Time on the bike or walking is time spent improving health and well being. Time on the train can be productive, relaxing or entertaining. There is an enormous difference between these and the stress of driving.
It's really not. You can actually do stuff waiting for the bus, or riding the bus. You can't really do much while driving. Walking is incredibly good for you, unlike driving.
> Driving is an amazing.

As long as everyone isn't forced to do it at the same place at the same time.

Driving less goes a long way into making it more amazing.

Driving is great for the one-offs and other people aren't doing it. It's awful anytime else.
> keep the freedom of personal transportation and reduce the impact it has

We've had the answer for longer than we've had cars.
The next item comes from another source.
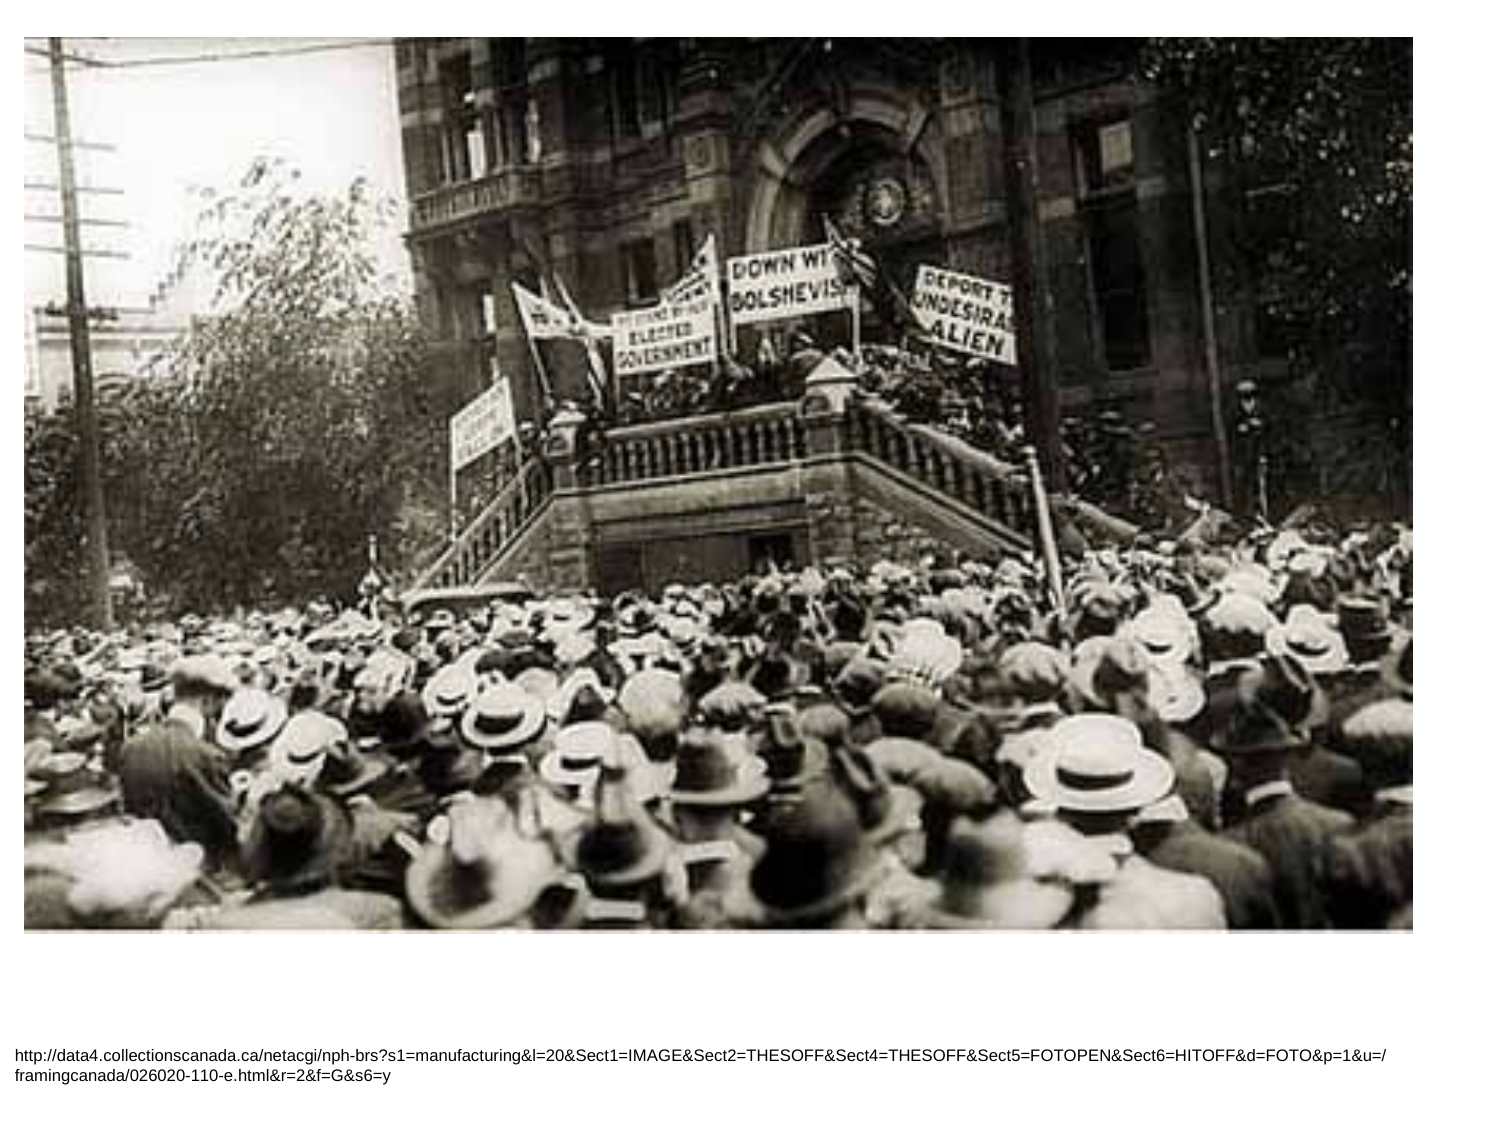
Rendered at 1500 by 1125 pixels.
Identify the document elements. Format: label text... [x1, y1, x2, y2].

text_box http://data4.collectionscanada.ca/netacgi/nph-brs?s1=manufacturing&l=20&Sect1=IMAGE&Sect2=THESOFF&Sect4=THESOFF&Sect5=FOTOPEN&Sect6=HITOFF&d=FOTO&p=1&u=/framingcanada/026020-110-e.html&r=2&f=G&s6=y [0, 1037, 1500, 1093]
picture [24, 37, 1413, 934]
Put on the helmet and pedal away!

Driving is an amazing.

Your car brain got so excited about driving that it forgot basic grammar.

(It's okay, it happens to me too sometimes).

Yes, please may I have some more of the unmitigated freedom to pay a ballooning portion of household income toward a depreciating asset; the absolute pleasure of having to buy government-mandated insurance; the utter relief of participating in one of the most dangerous daily activities; the free choice of being able to salt the earth with CO2 emissions and tire particulate matter; and who can forget the ~socialized~ capitalist federal- and state-built roadways that cities are going bankrupt trying to keep up with funding.
Not to mention the sheer joy of listening to the roar of traffic pretty much everywhere, the cost of sound insulation so that I can sleep at night, the increased medical costs (pollution/obesity/stress), drive through litter, being bullied off the road if you're not in a car, and having to either give way to metal box owners or cross roads at locations intended purely to enable them to move freely. All the while watching endless ads that'd make the Marlboro man blush - endless empty roads and vehicles that wouldn't harm a fluffy bunny. Yep, freedumb.
> Driving is an amazing. It allows everyone huge amounts of freedom

Your definition of "everyone" excludes children, many seniors, people who can't afford a personal vehicle, and those who can't drive due to disabilities or health conditions. You're also naively ignoring that just the infrastructure needed to support cars on its own often greatly impinges on these groups' freedom of movement.

It is definitely and/and.

Cars are best for the stuff they show on the commercials; driving to the weekend cabin, hauling a thing, impressing a date, going on the family trip.

So yeah, keep the driving, but for the one-off things where they are great at. That's really the only time when a car represents freedom. They are not freedom when it's the only option to get a loaf of bread or get to your office.

Cars are our worst invention, second only to agriculture.
did you forget gunpowder and religion?